Data logs and physical inspection absolve Tesla Model S and charging system of blame in November garage fire in southern California.

More...


----------



## Duncan (Dec 8, 2008)

Somebody at Tesla decided in the early days that every car should have an on board data-logger

Whoever that was should get a massive Christmas bonus - that data-logger has been a godsend,


----------



## Karter2 (Nov 17, 2011)

It should not take a genius or a data logger to tell you if the fire started in the wall socket..its not a charger /battery issue.!


----------



## Duncan (Dec 8, 2008)

Karter2 said:


> It should not take a genius or a data logger to tell you if the fire started in the wall socket..its not a charger /battery issue.!


Fine, Fine - although it could have been the charger drawing too much and overloading the wall socket - or a really bad load factor leading to overload

but this is only the latest time a data-logger has been a godsend

Top Gear - lying
Newspaper article - lying
Battery fires,

On numerous occasions the data-logger has been used to expose lies from people with anti Tesla agenda's

I wonder how many more would have lied - except they were smart enough to know that they would be called on it


----------



## sunworksco (Sep 8, 2008)

How many ICE cars burned its occupants alive this year??


----------



## Frank (Dec 6, 2008)

I don't know but there are about 500 car fires per day in the US. I don't know if the NFPA records injury data.


----------



## Karter2 (Nov 17, 2011)

Duncan said:


> Fine, Fine - although it could have been the charger drawing too much and overloading the wall socket - or a really bad load factor leading to overload


 In most places, power outlets are protected against ocerload by circuit breakers and/or fuses.
I would expect an EV charger socket to have a higher rating and better protection systems than a regular outlet.
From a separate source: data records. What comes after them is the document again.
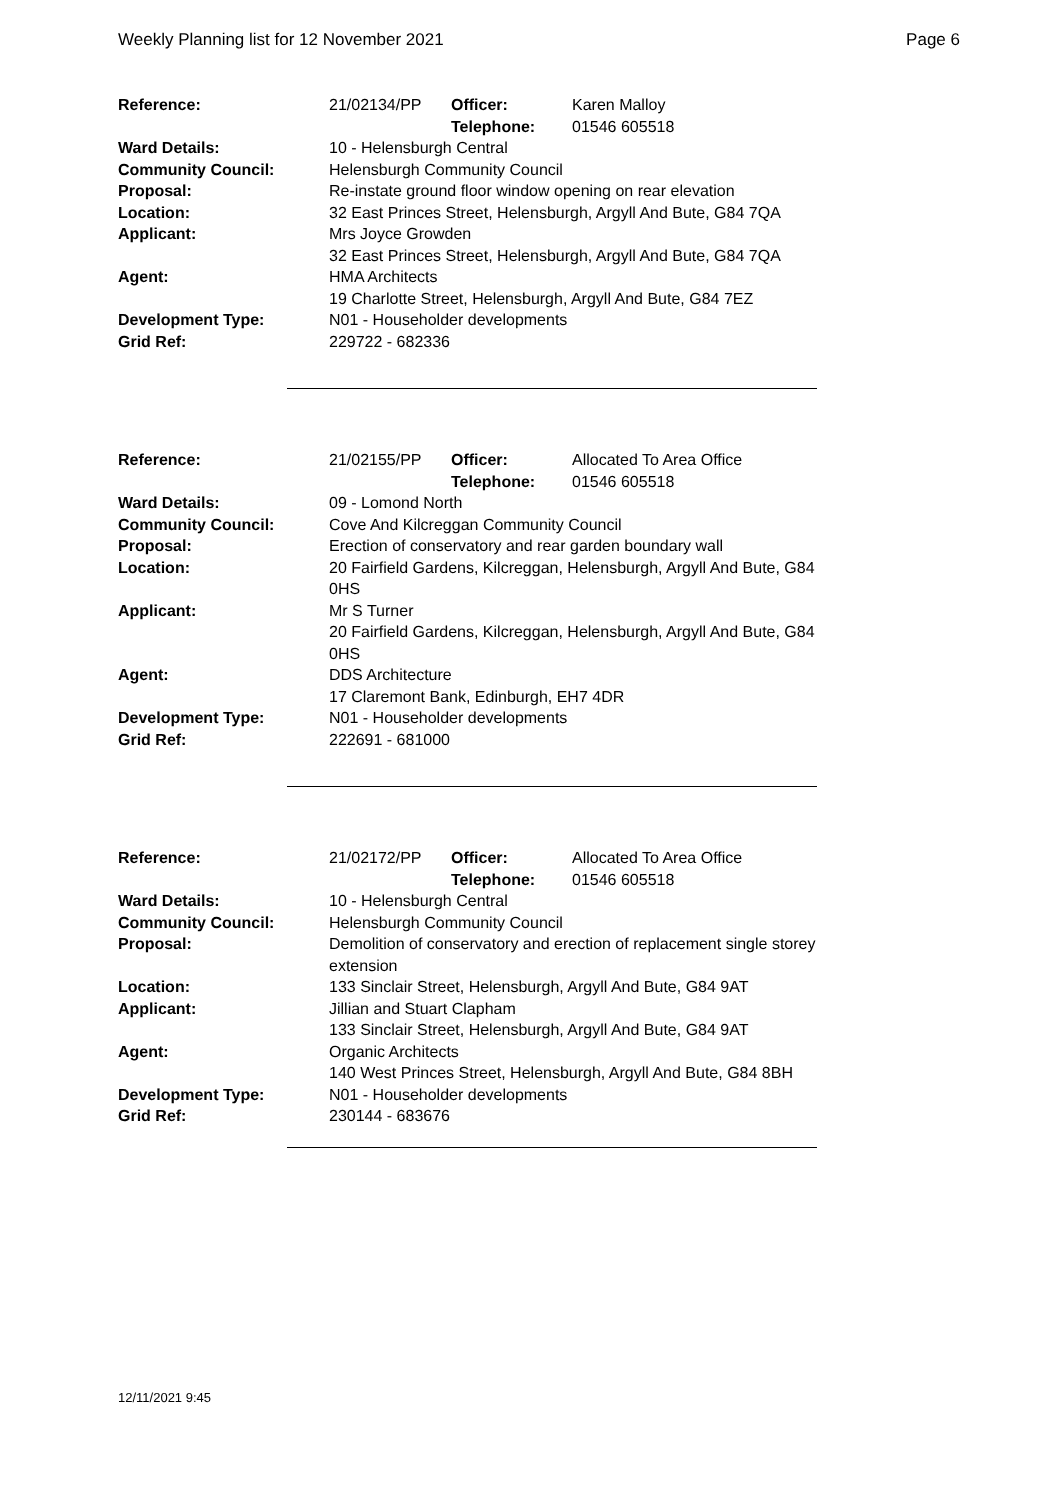Weekly Planning list for 12 November 2021 Page 6
| Reference: | 21/02134/PP | Officer: Telephone: | Karen Malloy 01546 605518 |
| Ward Details: | 10 - Helensburgh Central | | |
| Community Council: | Helensburgh Community Council | | |
| Proposal: | Re-instate ground floor window opening on rear elevation | | |
| Location: | 32 East Princes Street, Helensburgh, Argyll And Bute, G84 7QA | | |
| Applicant: | Mrs Joyce Growden 32 East Princes Street, Helensburgh, Argyll And Bute, G84 7QA | | |
| Agent: | HMA Architects 19 Charlotte Street, Helensburgh, Argyll And Bute, G84 7EZ | | |
| Development Type: | N01 - Householder developments | | |
| Grid Ref: | 229722 - 682336 | | |
| Reference: | 21/02155/PP | Officer: Telephone: | Allocated To Area Office 01546 605518 |
| Ward Details: | 09 - Lomond North | | |
| Community Council: | Cove And Kilcreggan Community Council | | |
| Proposal: | Erection of conservatory and rear garden boundary wall | | |
| Location: | 20 Fairfield Gardens, Kilcreggan, Helensburgh, Argyll And Bute, G84 0HS | | |
| Applicant: | Mr S Turner 20 Fairfield Gardens, Kilcreggan, Helensburgh, Argyll And Bute, G84 0HS | | |
| Agent: | DDS Architecture 17 Claremont Bank, Edinburgh, EH7 4DR | | |
| Development Type: | N01 - Householder developments | | |
| Grid Ref: | 222691 - 681000 | | |
| Reference: | 21/02172/PP | Officer: Telephone: | Allocated To Area Office 01546 605518 |
| Ward Details: | 10 - Helensburgh Central | | |
| Community Council: | Helensburgh Community Council | | |
| Proposal: | Demolition of conservatory and erection of replacement single storey extension | | |
| Location: | 133 Sinclair Street, Helensburgh, Argyll And Bute, G84 9AT | | |
| Applicant: | Jillian and Stuart Clapham 133 Sinclair Street, Helensburgh, Argyll And Bute, G84 9AT | | |
| Agent: | Organic Architects 140 West Princes Street, Helensburgh, Argyll And Bute, G84 8BH | | |
| Development Type: | N01 - Householder developments | | |
| Grid Ref: | 230144 - 683676 | | |
12/11/2021 9:45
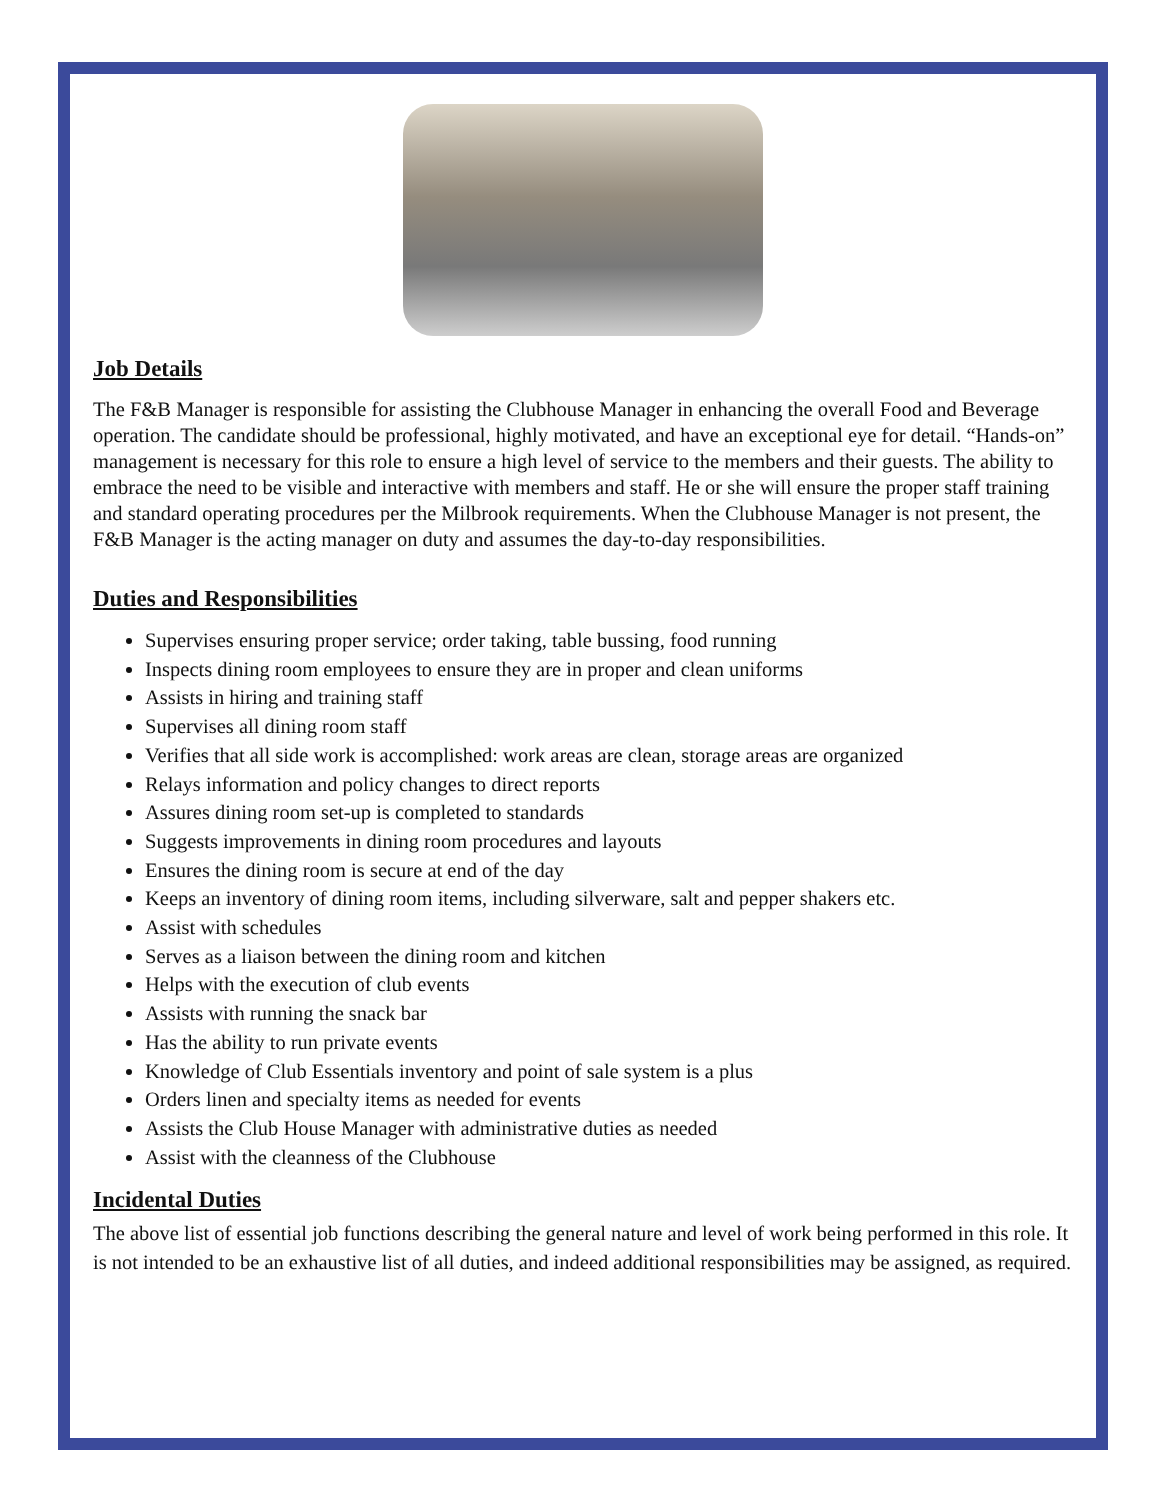Job Details
The F&B Manager is responsible for assisting the Clubhouse Manager in enhancing the overall Food and Beverage operation. The candidate should be professional, highly motivated, and have an exceptional eye for detail. “Hands-on” management is necessary for this role to ensure a high level of service to the members and their guests. The ability to embrace the need to be visible and interactive with members and staff. He or she will ensure the proper staff training and standard operating procedures per the Milbrook requirements. When the Clubhouse Manager is not present, the F&B Manager is the acting manager on duty and assumes the day-to-day responsibilities.
Duties and Responsibilities
Supervises ensuring proper service; order taking, table bussing, food running
Inspects dining room employees to ensure they are in proper and clean uniforms
Assists in hiring and training staff
Supervises all dining room staff
Verifies that all side work is accomplished: work areas are clean, storage areas are organized
Relays information and policy changes to direct reports
Assures dining room set-up is completed to standards
Suggests improvements in dining room procedures and layouts
Ensures the dining room is secure at end of the day
Keeps an inventory of dining room items, including silverware, salt and pepper shakers etc.
Assist with schedules
Serves as a liaison between the dining room and kitchen
Helps with the execution of club events
Assists with running the snack bar
Has the ability to run private events
Knowledge of Club Essentials inventory and point of sale system is a plus
Orders linen and specialty items as needed for events
Assists the Club House Manager with administrative duties as needed
Assist with the cleanness of the Clubhouse
Incidental Duties
The above list of essential job functions describing the general nature and level of work being performed in this role. It is not intended to be an exhaustive list of all duties, and indeed additional responsibilities may be assigned, as required.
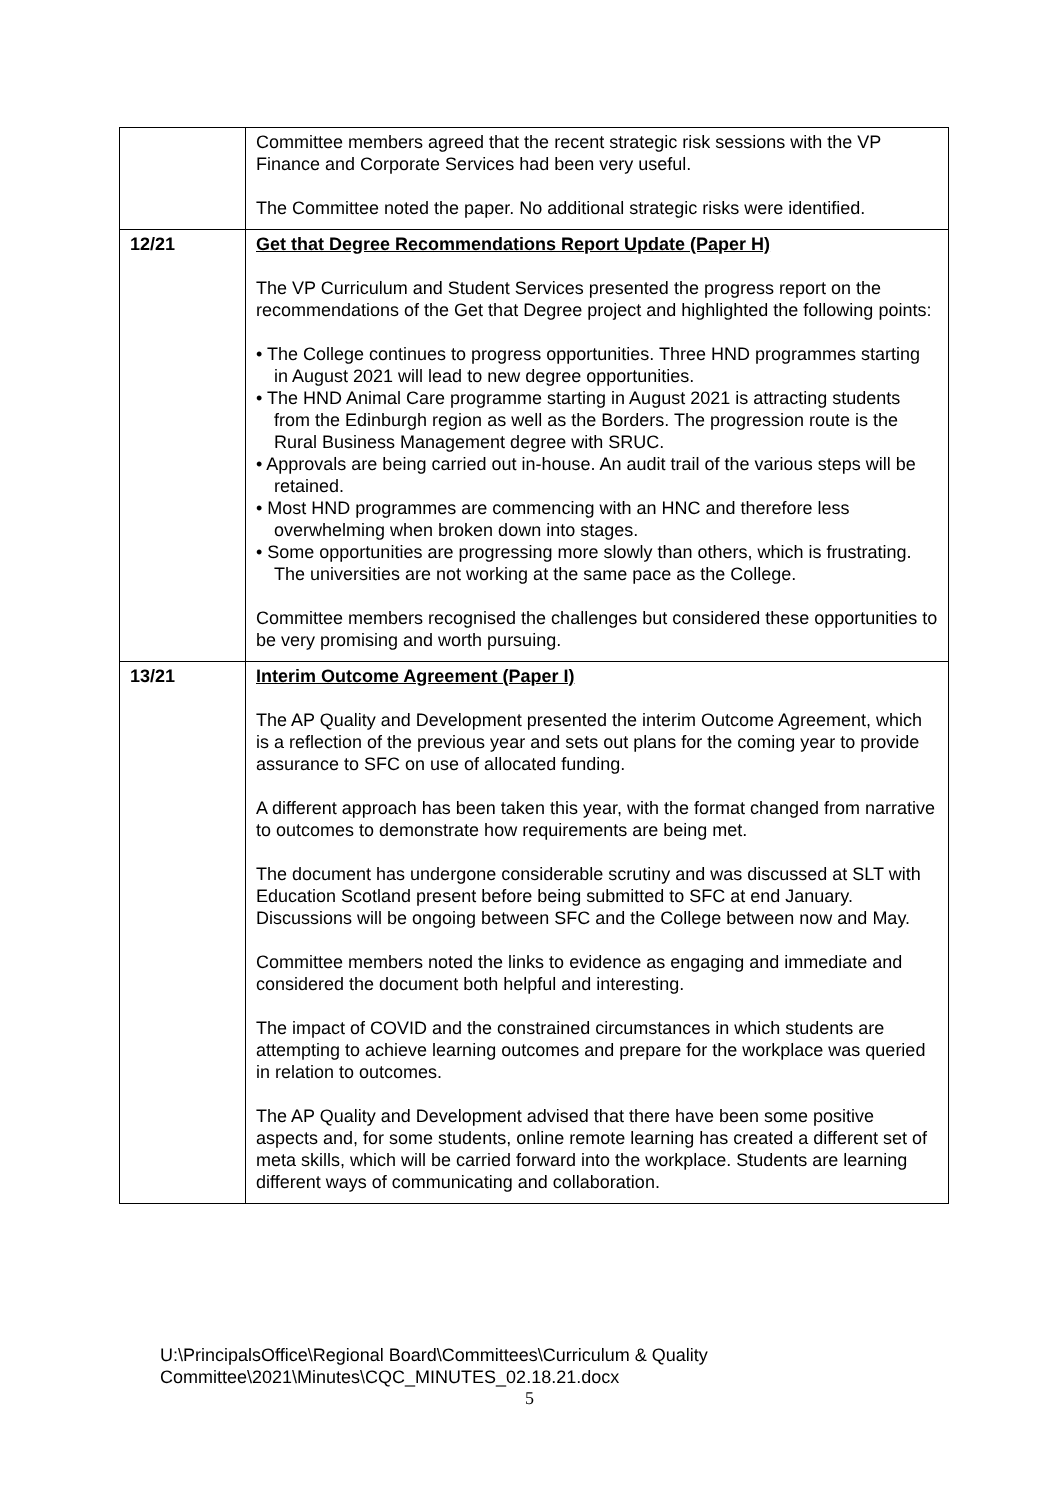| | Committee members agreed that the recent strategic risk sessions with the VP Finance and Corporate Services had been very useful. The Committee noted the paper. No additional strategic risks were identified. |
| 12/21 | Get that Degree Recommendations Report Update (Paper H) The VP Curriculum and Student Services presented the progress report on the recommendations of the Get that Degree project and highlighted the following points: • The College continues to progress opportunities. Three HND programmes starting in August 2021 will lead to new degree opportunities. • The HND Animal Care programme starting in August 2021 is attracting students from the Edinburgh region as well as the Borders. The progression route is the Rural Business Management degree with SRUC. • Approvals are being carried out in-house. An audit trail of the various steps will be retained. • Most HND programmes are commencing with an HNC and therefore less overwhelming when broken down into stages. • Some opportunities are progressing more slowly than others, which is frustrating. The universities are not working at the same pace as the College. Committee members recognised the challenges but considered these opportunities to be very promising and worth pursuing. |
| 13/21 | Interim Outcome Agreement (Paper I) The AP Quality and Development presented the interim Outcome Agreement, which is a reflection of the previous year and sets out plans for the coming year to provide assurance to SFC on use of allocated funding. A different approach has been taken this year, with the format changed from narrative to outcomes to demonstrate how requirements are being met. The document has undergone considerable scrutiny and was discussed at SLT with Education Scotland present before being submitted to SFC at end January. Discussions will be ongoing between SFC and the College between now and May. Committee members noted the links to evidence as engaging and immediate and considered the document both helpful and interesting. The impact of COVID and the constrained circumstances in which students are attempting to achieve learning outcomes and prepare for the workplace was queried in relation to outcomes. The AP Quality and Development advised that there have been some positive aspects and, for some students, online remote learning has created a different set of meta skills, which will be carried forward into the workplace. Students are learning different ways of communicating and collaboration. |
U:\PrincipalsOffice\Regional Board\Committees\Curriculum & Quality
Committee\2021\Minutes\CQC_MINUTES_02.18.21.docx
5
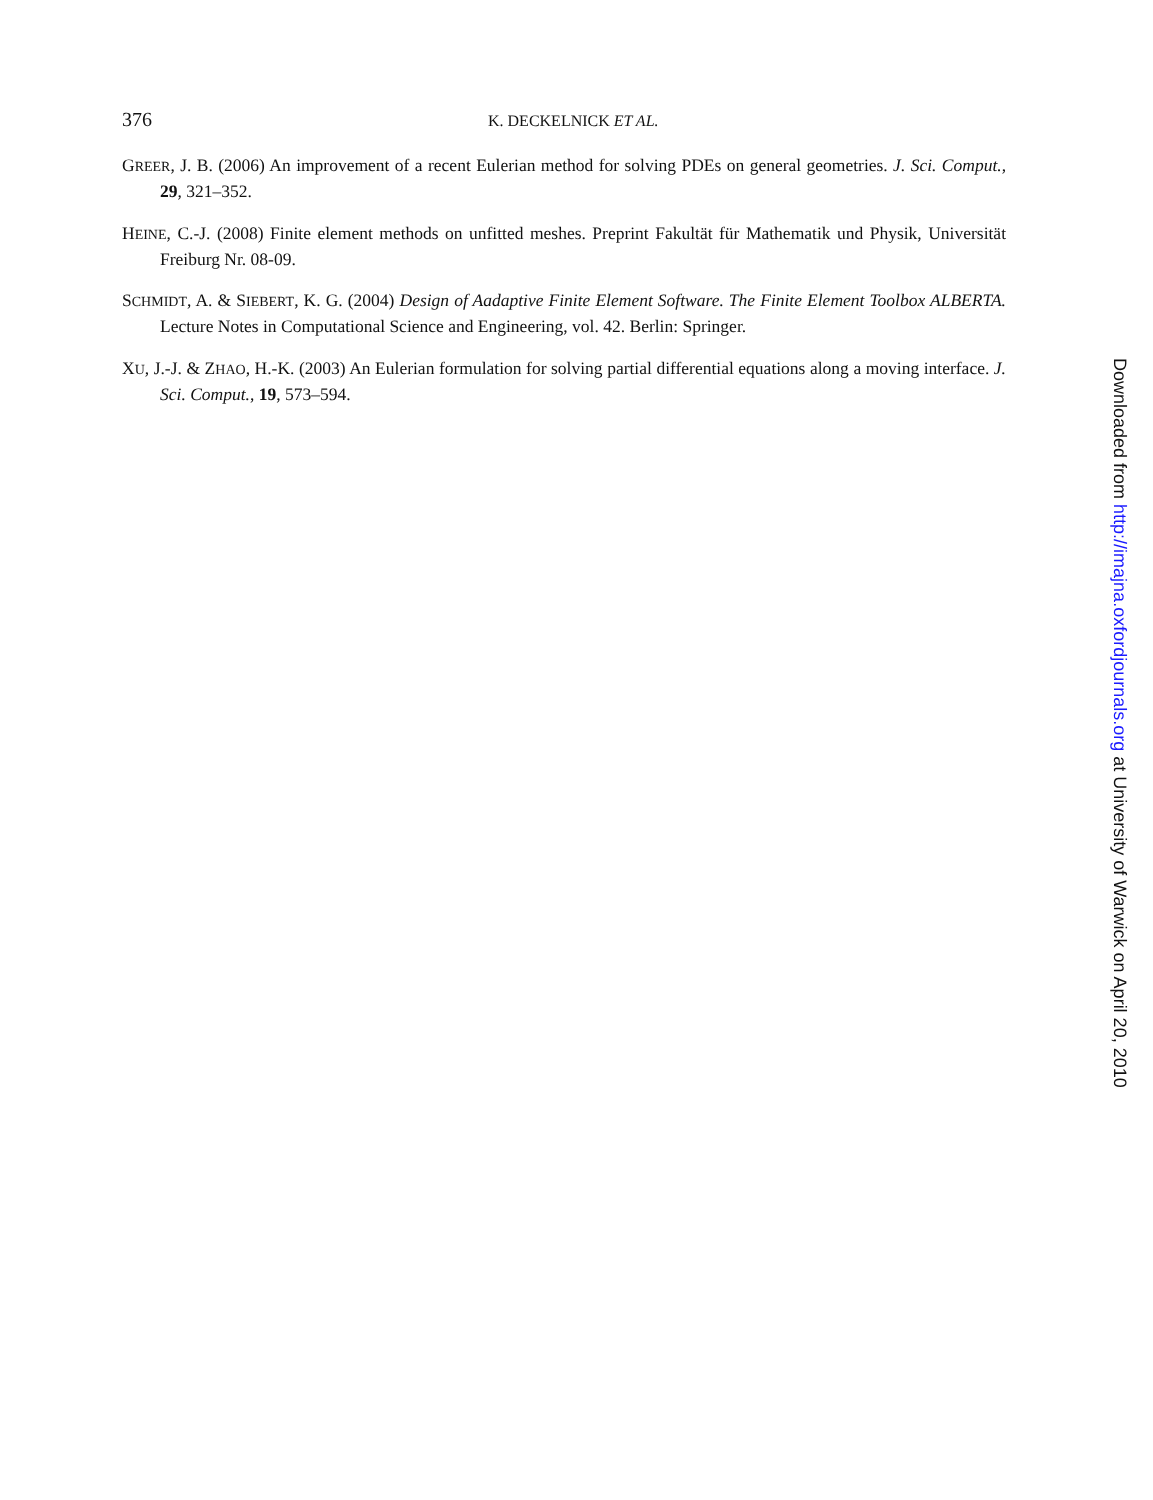376
K. DECKELNICK ET AL.
GREER, J. B. (2006) An improvement of a recent Eulerian method for solving PDEs on general geometries. J. Sci. Comput., 29, 321–352.
HEINE, C.-J. (2008) Finite element methods on unfitted meshes. Preprint Fakultät für Mathematik und Physik, Universität Freiburg Nr. 08-09.
SCHMIDT, A. & SIEBERT, K. G. (2004) Design of Aadaptive Finite Element Software. The Finite Element Toolbox ALBERTA. Lecture Notes in Computational Science and Engineering, vol. 42. Berlin: Springer.
XU, J.-J. & ZHAO, H.-K. (2003) An Eulerian formulation for solving partial differential equations along a moving interface. J. Sci. Comput., 19, 573–594.
Downloaded from http://imajna.oxfordjournals.org at University of Warwick on April 20, 2010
How many domestic fires are there from electrical appliances, clothes dryers, room heaters, etc etc..???


----------



## onegreenev (May 18, 2012)

You know, its quite possible to put in a circuit breaker that is actually over rated for the conduit wiring and that would put a great deal of strain on the wires coming to the breaker box if the charger was set to maximum. Still it would be hours on end of charging. Eventually the some part of the system will fail. I could get a 100amp breaker but will my main system handle that? Will it handle that for hours on end? Its one thing to use high currents for brief periods. Another for hours on end.


----------



## Karter2 (Nov 17, 2011)

onegreenev said:


> You know, its quite possible to put in a circuit breaker that is actually over rated for the conduit wiring ....


 ..and its quite possible to play Russian roulette with a hand gun !!
Why would you do either if you wanted to sleep at night ?


----------



## hmincr (Jan 20, 2012)

I'm pretty sure Pete was "Just sayin". I was a handyman remodeler for many years, and have come across a couple of breakers that were partially melted before they were turned off. 

Things can happen, but, todays news reports like to glorify the stories with crap, just like this story has been.

Problem is, those of us that know what could have happened, are in the minority. 

There are still people that don't know milk comes from cows, and, some of these could be reporters.


----------



## onegreenev (May 18, 2012)

Karter2 said:


> ..and its quite possible to play Russian roulette with a hand gun !!
> Why would you do either if you wanted to sleep at night ?


I did not say that it would be done deliberately. It can and will happen.


----------